Yasak Elma dizisinde bir uğursuzluk var. Özellikle erkek oyuncularının başından karabulutlar eksik olmuyor.
Yasak Elma dizisinde bir uğursuzluk var. Özellikle erkek oyuncularının başından karabulutlar eksik olmuyor. Önce Talat Bulut’un taciz davası, şimdi de Berk Oktay’ın olaylı boşanma davası ve hakkında ortaya atılan iddialar. Artık Berk eski eşine ne yaptıysa, kadın top tüfek savaş açtı. İlk; elindeki tüm mahrem mesajları, fotoğrafları basına sızdırdı. Ardından evliyken gördüğü şiddetti detayları ile anlattı. Trans bir birey tarafından aldattığını söyleyerek de olayı başka bir boyuta taşıdı. Ama tüm bu olup biteni Berk de oturup izlemedi. Kadının her iddiasına, sistematik karşı ataklarla saldırdı. Hatta son atağını son derece şeytani buldum. Adam evlendiği ilk günden boşandığı ana kadar harcadığı ne varsa tek teeekk hesaplatmış. Pazardan aldığı domatesten, beraber gittikleri tatilin ekstralarına kadar kuruşu kuruşuna geri istemiş. “Şu ahir ömrümde neler gördüm, hiçbir şeye şaşırmam.” mavalları okuyorken, hayat yine bana tükürdüğümü itina ile yalattı. Gördük ki boşanmak için iyi bir avukat kadar işin ehli muhasebeci de lazımmış.
Tutana kadar…
Günümüzde her işi tutana kadar denemek lazım.
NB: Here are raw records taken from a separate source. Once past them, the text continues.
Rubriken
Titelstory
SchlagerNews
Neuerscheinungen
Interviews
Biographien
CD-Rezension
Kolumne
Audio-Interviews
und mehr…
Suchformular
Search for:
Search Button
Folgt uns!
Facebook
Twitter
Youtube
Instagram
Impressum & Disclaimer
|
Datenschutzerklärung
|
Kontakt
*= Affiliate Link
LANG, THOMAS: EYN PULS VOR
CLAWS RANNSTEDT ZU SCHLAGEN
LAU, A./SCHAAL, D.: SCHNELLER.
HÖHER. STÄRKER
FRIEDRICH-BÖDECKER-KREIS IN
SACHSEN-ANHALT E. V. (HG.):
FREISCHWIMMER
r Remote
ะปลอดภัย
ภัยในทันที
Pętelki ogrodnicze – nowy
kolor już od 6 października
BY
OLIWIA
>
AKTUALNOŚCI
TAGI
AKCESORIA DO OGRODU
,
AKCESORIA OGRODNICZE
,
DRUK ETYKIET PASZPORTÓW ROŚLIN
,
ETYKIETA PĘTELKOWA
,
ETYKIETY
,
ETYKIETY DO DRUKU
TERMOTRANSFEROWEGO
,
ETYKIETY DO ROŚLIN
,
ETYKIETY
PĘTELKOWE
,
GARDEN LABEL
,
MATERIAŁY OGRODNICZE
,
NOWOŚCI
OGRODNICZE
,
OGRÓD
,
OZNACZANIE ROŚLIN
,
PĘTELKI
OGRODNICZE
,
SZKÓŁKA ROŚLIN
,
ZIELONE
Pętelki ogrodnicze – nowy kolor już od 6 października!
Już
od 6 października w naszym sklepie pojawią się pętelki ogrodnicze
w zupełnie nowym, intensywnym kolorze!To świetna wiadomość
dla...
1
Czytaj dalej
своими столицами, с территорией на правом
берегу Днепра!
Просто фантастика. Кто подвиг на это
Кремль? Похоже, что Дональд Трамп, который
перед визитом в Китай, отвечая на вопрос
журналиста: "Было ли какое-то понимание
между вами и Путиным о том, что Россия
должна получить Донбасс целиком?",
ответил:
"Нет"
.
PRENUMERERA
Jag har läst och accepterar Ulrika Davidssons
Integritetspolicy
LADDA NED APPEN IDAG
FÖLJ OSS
Misal; muhteşem uzun bacakların mı var. Hemen manken olacaksın. Baktın tutmadı mı? Üzülme! Hiiiçç ara vermeden bir youtube kanalı açacaksın, saçmalamaktan da korkma. Allah ne verdiyse ağzını yaya yayaaa konuşacaksın. Yine olmadı mı? Durma! Etrafında tanıdığın tanımadığın ne kadar yapımcı, yönetmen varsa kapılarını aşındıracaksın. Hatır gönül ilişkilerini devreye sokacaksın. Yani oyuncu olmak için tüm şartları zorlayacaksın. Oyunculuğun devamlılığı olmadığı için diğer taraftan B planını devreye sokacaksın. Sesin güzel değil diye hiç modunu düşürme. Kimler kimleeerr albüm, single yaptı. İşin başı sonu 2 ders, bilgisayarda birkaç düzenlemeye bakar. Paşalar gibi sahneye de çıkarsın. Mekanları da doldurursun. Tabi tüm bu yaptıklarını izleyenler, seninle dalga geçecek. Laf edenler olacak. Yaptığın bu test sürüşleri Işın Karaca gibi işin erbaplarını kızdıracak. Sen hiiiç gocunma! Tüm yüzsüzlüğünle sataş. Hatta gerekirse bel altı cevaplar ver. Bol bol haber ol ki Merve Boluğur’u tanımayanlar tanısın, unutanlar hatırlasın!
Ta ki!
İnsanlığı en düşük seviyeye yaşanlar... Yalnız kalmaktan korkup, gerçekte hiç sevmediği birine katlananlar. İşin aslı astarı; bunlar kendine gram tahammülü olmayanlar… Kendiyle baş başa kaldığında, karşılaşacağı şeyden ödü kopanlar. Sevmediği, hatta onu sevmeyen birine rol yapacak kadar ezik, acizler! Yani öyle derin bir çukur ki bu… Sevmediğine sevdiğini inandırıp, gitmesin diye yalvarabiliyorlar. Normal de hiiiç içine sinmeyen şeyleri kabul edebiliyorlar. Zavallılar! Ne sevdiğini kazanacak ne de gerçek sevgiyi bulacak güce, özgüvene sahipler. Sadece kısa vadede günü kurtarıyorlar. Yaşadığı acınası hayata biraz alışınca da sevildiğini zannediyorlar. İşte bu da şizofrenide başka bir boyut!Onlar aynı sarmalın içinde aynı hikayeyi başka mekanlarda farklı isimlerle yaşayıp dururlar.Tabi ki son nefeslerini yapayalnız verecekleri güne kadar.